### Task requirements
Set down every entry exactly as it was written.

+===+

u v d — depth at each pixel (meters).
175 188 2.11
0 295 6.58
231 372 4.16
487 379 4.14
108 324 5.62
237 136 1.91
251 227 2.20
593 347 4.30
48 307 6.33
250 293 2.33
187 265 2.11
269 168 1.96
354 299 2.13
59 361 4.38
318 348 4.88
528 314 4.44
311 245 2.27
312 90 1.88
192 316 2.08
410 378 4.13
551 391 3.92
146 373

+===+

### Exercise solution
u v d — depth at each pixel (meters).
175 188 2.11
0 295 6.58
231 372 4.16
487 379 4.14
108 324 5.62
237 136 1.91
251 227 2.20
593 347 4.30
48 307 6.33
250 293 2.33
187 265 2.11
269 168 1.96
354 299 2.13
59 361 4.38
318 348 4.88
528 314 4.44
311 245 2.27
312 90 1.88
192 316 2.08
410 378 4.13
551 391 3.92
146 373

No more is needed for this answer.